Breakdown of granular conversation topic shares from a sample of approximately 1.1 million sampled conversations from May 15, 2024 through June 26, 2025 (extracted from the paper How people use ChatGPT).

Fast News ⚡️

  • Python, the documentary — A great documentary about Python and the origin, how the initial community has been build and what it takes to create such a piece of open-source software that is widely used. Python is scoring 25% popularity index (TIOBE), when top 2 and 3 are C and C++ with 9% each.
  • Apache Airflow Summit took place a few weeks ago, videos are not yet out but Marc Lamberti shared a few takeaways on LinkedIn like how Duolingo is using Airflow. Airflow 3 has also been released.
  • Python 3.14 is out — it gets a natural performance uplift and pave the way for the GIL changes.
  • Astral innovations to Python ecosystem — Astral is changing Python tooling forever with great crafted product. Recently they released:
    • astral/ty — A Python type checker, written in Rust (obv) that runs faster than anything else.
    • uv — uv format (might replace black). And funny thing someone solved wordle using uv dependency resolver.
    • pyx — If you need a private package registry Astral created pyx. Might be their way to make money at the Enterprise level to keep them working on this great tooling.
  • How not to partition data in S3 and what to do instead — When you need to partition by data on S3 you should partition using the YYYY-MM-DD format.
  • Does OLAP need an ORM? — Great question.

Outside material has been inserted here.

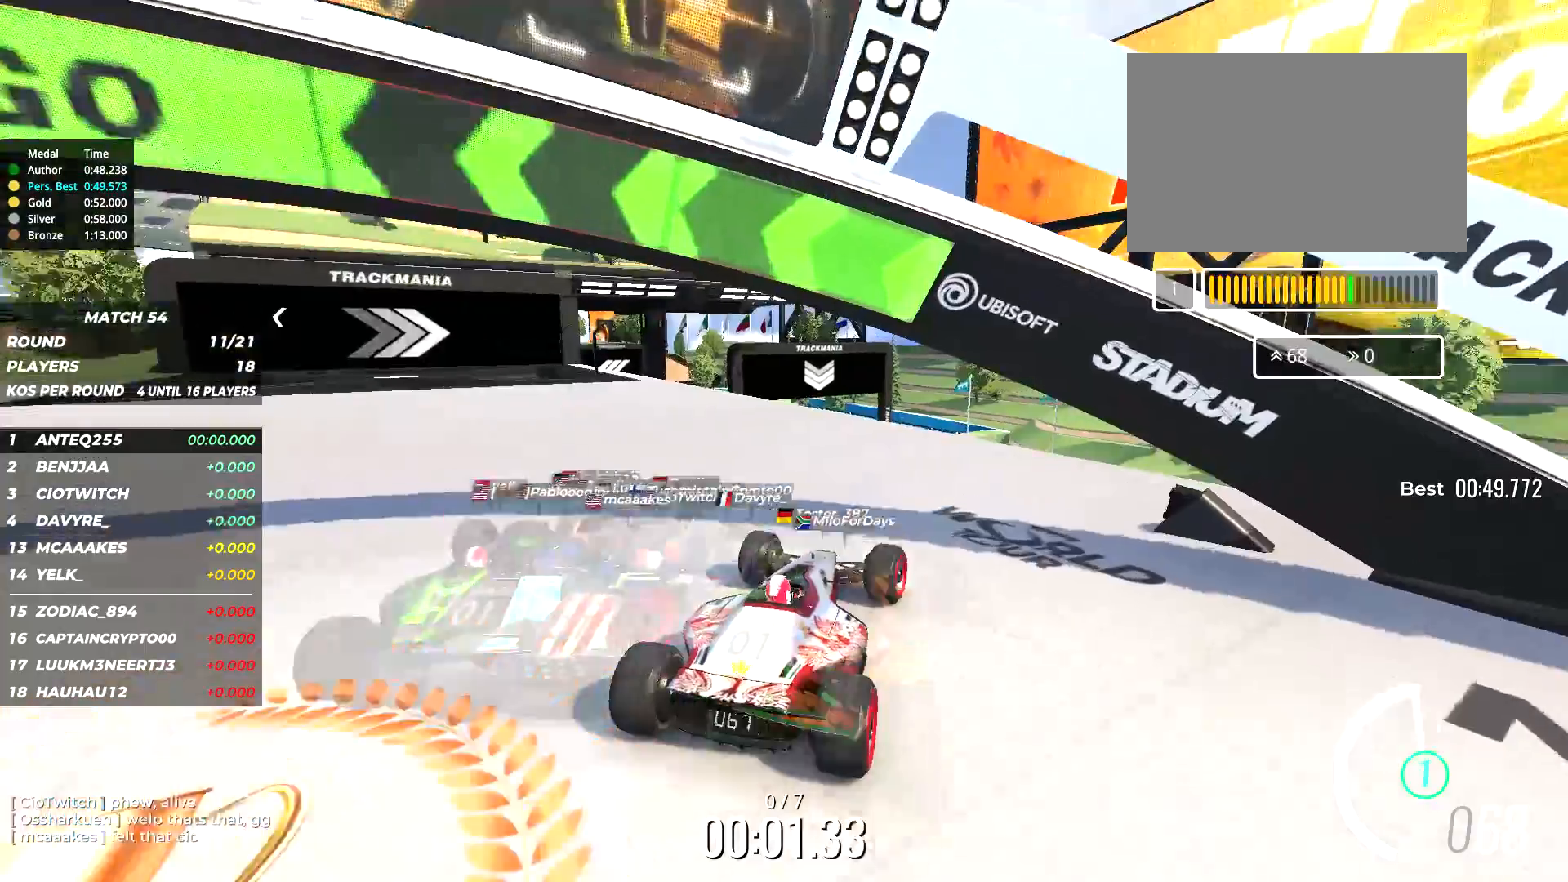
{"keys": ["up"], "events": [[50, "left", "down"], [150, "left", "up"], [250, "left", "down"], [350, "left", "up"], [417, "left", "down"], [484, "left", "up"]]}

ORM can bring type-safety to SQL generation because database objects are translated in the native programming language. This way AI when generating objects knows types and might know if something will fail before it hits the database. As chat with your data is becoming more and more tried at companies, this is maybe a requirement we actually need.
  • Some news about the Iceberg / lake house ecosystem.
    • ClickHouse and DuckLake now support write to Iceberg.
    • Thoughts on DuckLake — Max explains why DuckLake might be a big thing when it comes to improving the local developper experience. As DuckLake can make DuckDB function as a data warehouse. Imagine if while developing you could run you usual BigQuery pipelines but locally on the production data (that is available on GCS).
    • Cloudflare data platform — Cloudflare announced their lake house platform based on R2 (S3 compatible storage). They released R2 catalog (a fully manage Iceberg catalog) and R2 SQL. R2 SQL relies on Apache Datafusion.
    • The age of the 10$ lakehouse — A great deep-dive of the combination of the 2 previous bullet points. This is awesome to see this new kind data platforms. Back then they moved away from Fivetran + Snowflake to CDC with Debezium + Hudi (an Iceberg alternative).
  • The minimalist data stack — 5 parts article describing a dltHub + dbt + BigQuery data stack.
  • If you missed it Fivetran and dbt Labs are merging, here are my thoughts.
  • Redefining analytics roles and aligning skills and practices for future-ready insights — How to rebalance the skills and responsibilities when analytics engineering becomes a bottleneck.
  • Data modeling framework + revisiting medaillon architecture — Would you take a bit of data modeling content?
  • Analytics at scale — How to do product analytics at scale when tens of new features are released every week and product teams wants to understand what's happening. The article shares the organisation Doctolib implemented and the data modeling that was put in place to make it work.
  • Scaling Success: The dbt ecosystem at BlaBlaCar — What a team of 45+ engineers had to put in place to make their dbt setup work for everyone: dev containers + extensions + a few dbt packages. If you want the same setup but without doing anything you can use nao.
  • Data as a product, applying a product mindset to data at Netflix.
  • RIP Tableau — 2 months ago Voi killed Tableau and switched to LLM as a bridge in Slack and Sheets to accomplished what was possible in Tableau before. It required an effort of metrics definitions tho.
  • Why BI in the AI age — "Great analytics isn’t about generating charts quickly, it’s about building confidence in decisions through rigorous investigation of data. Every discovery, design choice, and contextual annotation represents a human analyst’s business intelligence."
  • Vibe Analysis — The other side of the coin.
  • Doing SQL work with LLM aids as a SQL addict.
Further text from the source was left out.